| I'm not sure the definition of "intention" the article suggests is a useful one. He tries to make it sound like he's being conservative: > That is, we should ascribe intentions to a system if and only if it helps to predict and explain the behaviour of the system. Whether it really has intentions beyond this is not a question I am attempting to answer (and I think that it is probably not determinate in any case). And yet, I think there's room to argue that LLMs (as currently implemented) cannot have intentions. Not because of their capabilities or behaviors, but because we know how they work (mechanically at least) and it is incompatible with useful definitions of the word "intent." Primarily, they are pure functions that accept a sequence of tokens and return the next token. The model itself is stateless, and it doesn't seem right to me to ascribe "intent" to a stateless function. Even if the function is capable of modeling certain aspects of chess. Otherwise, we are in the somewhat absurd position of needing to argue that all mathematical functions "intend" to yield their result. Maybe you could go there, but it seems to be torturing language a bit, just like people who advocate definitions of "consciousness" wherein even rocks are a "little bit conscious." |
Nevertheless the human would be acting intentionally (for in-distribution impulse patterns) for the brief period of simulation.
Fine-tuning and RLHF seem to impart more intentionality to the pure stateless models, as well; it's not the case that all texts the LLMs were pretrained on were outputs of helpful AI assistants avoiding harmful outputs but the resulting models do in fact behave like AI assistants unless prompted with more out-of-distribution context or intentional jailbreaks.

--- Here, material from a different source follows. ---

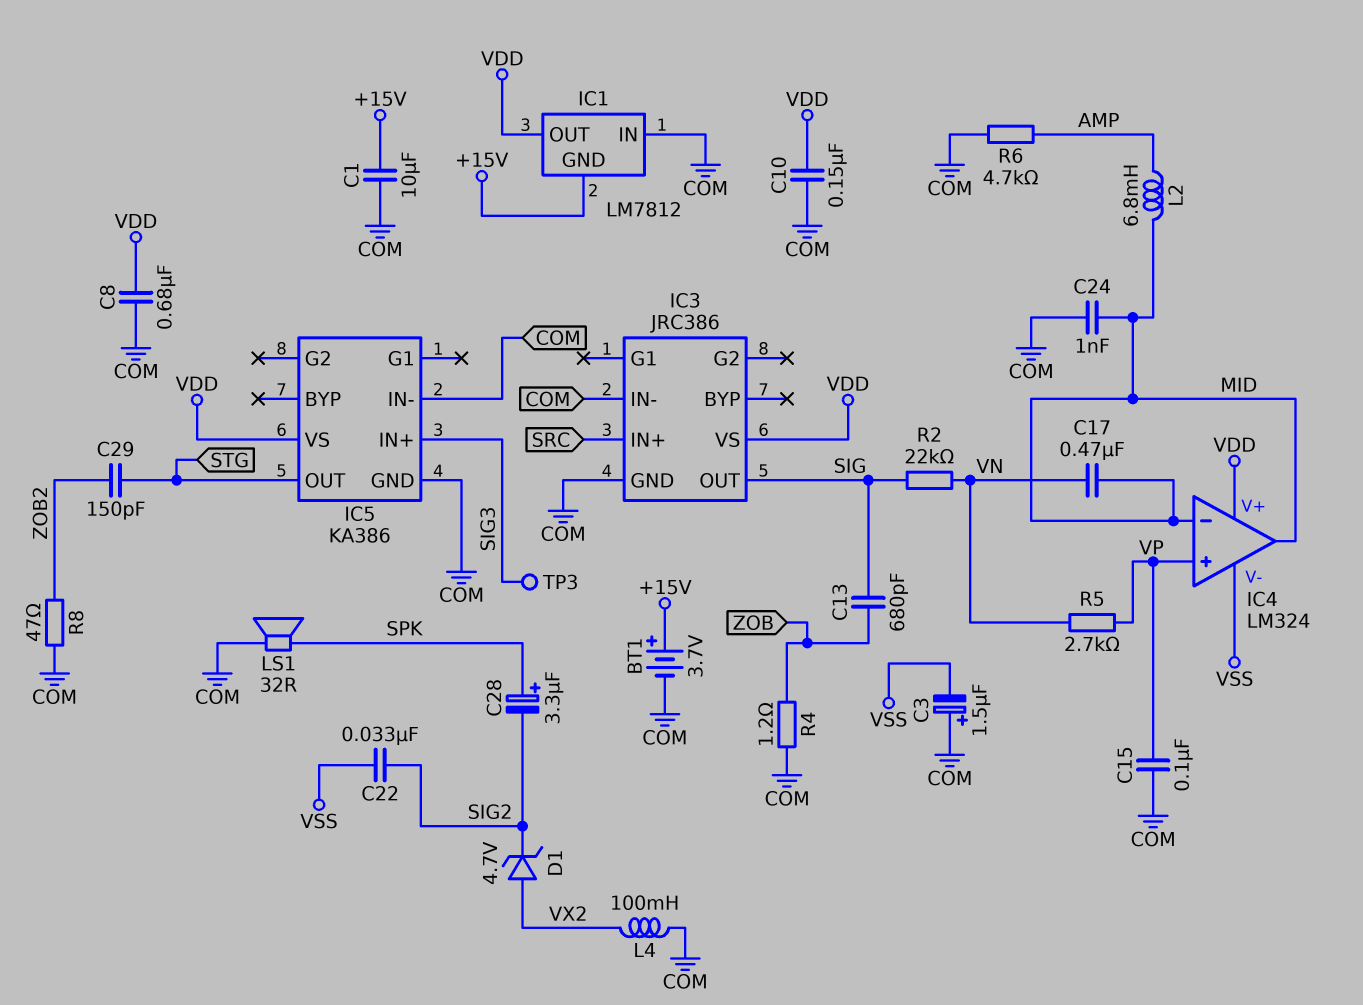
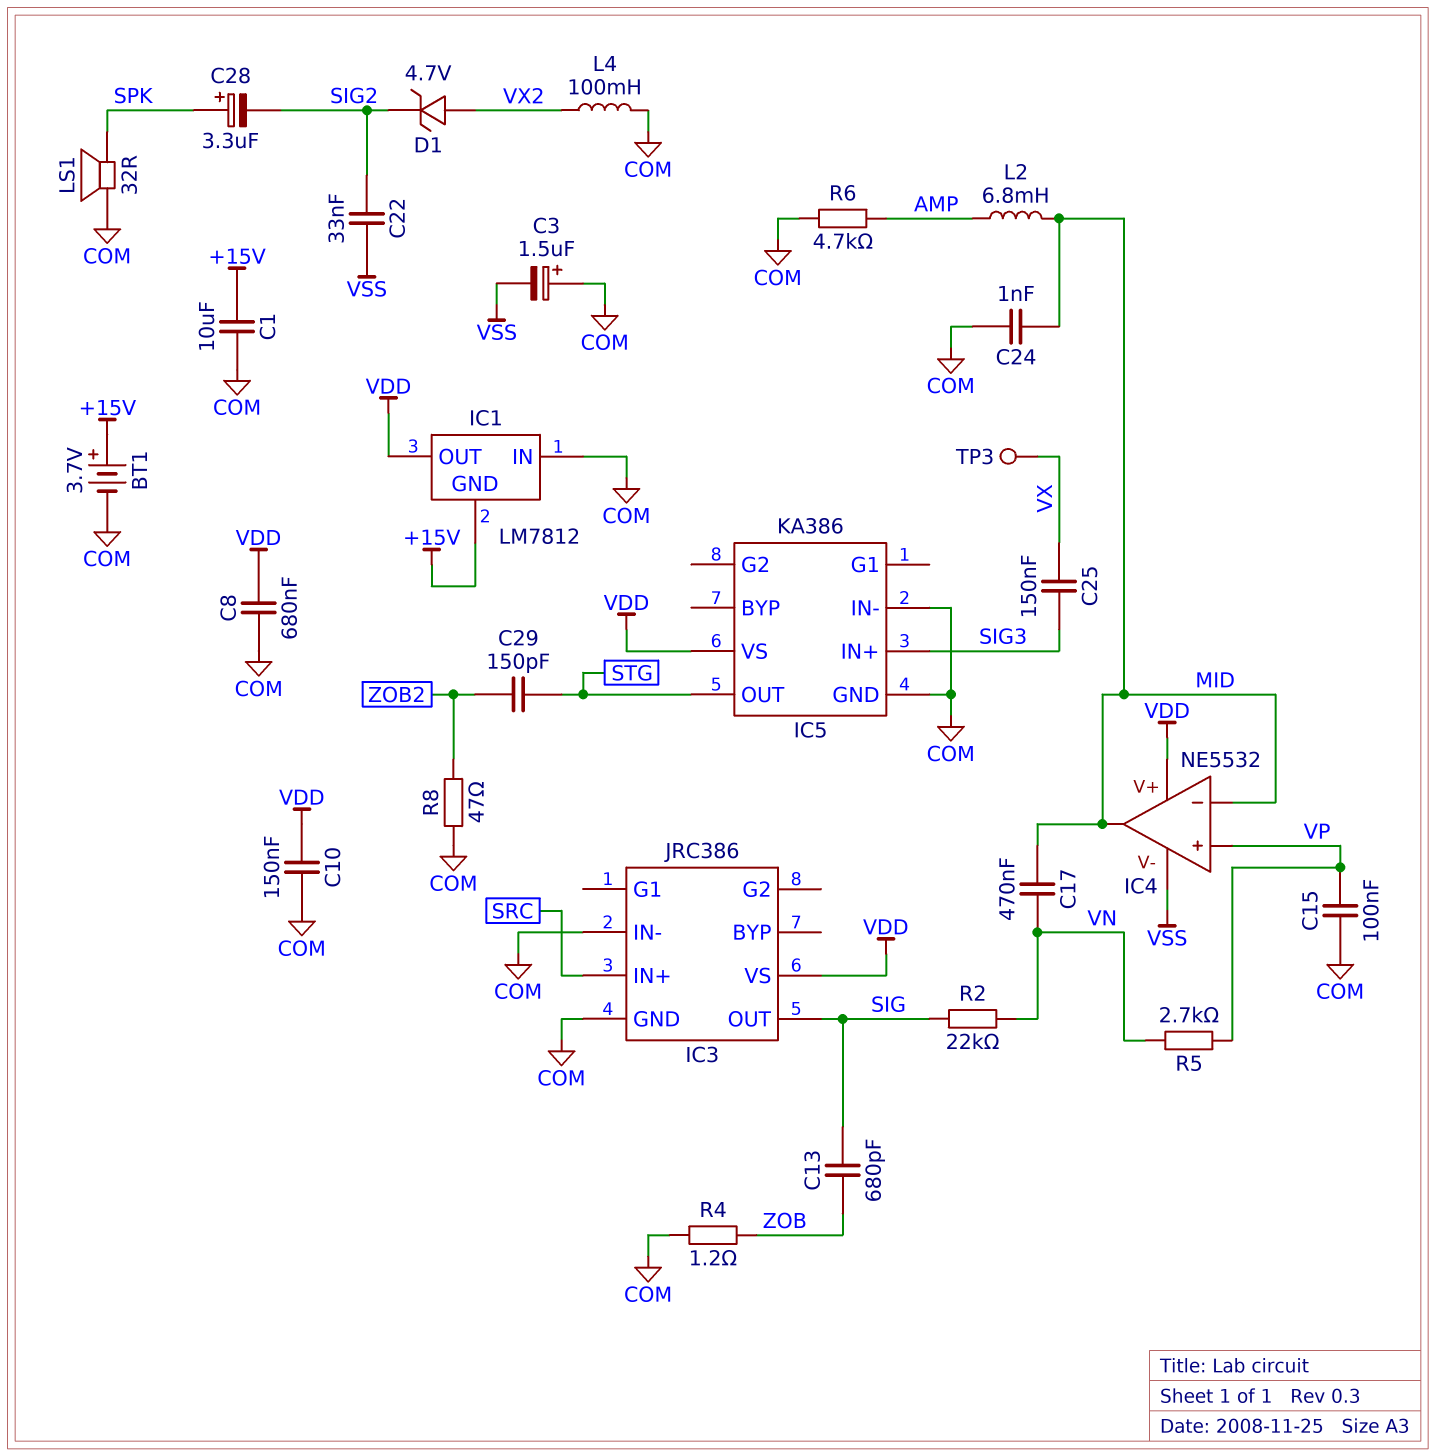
C25: none -> 150nF (SIG3, VX)
IC4: LM324 -> NE5532
TP3: test point (SIG3) -> test point (VX)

What word would you use instead of intention for the property that RLHF and fine-tuning create? It's goal oriented behavior with some world-modeling ability in achieving the goal even if it's far from robust. If the LLM is only simulating an AI assistant it seems to me that a larger fraction of its total function is dedicated to simulating the intention of that assistant. Creating a simulator of intentional behavior is, I think, entirely novel.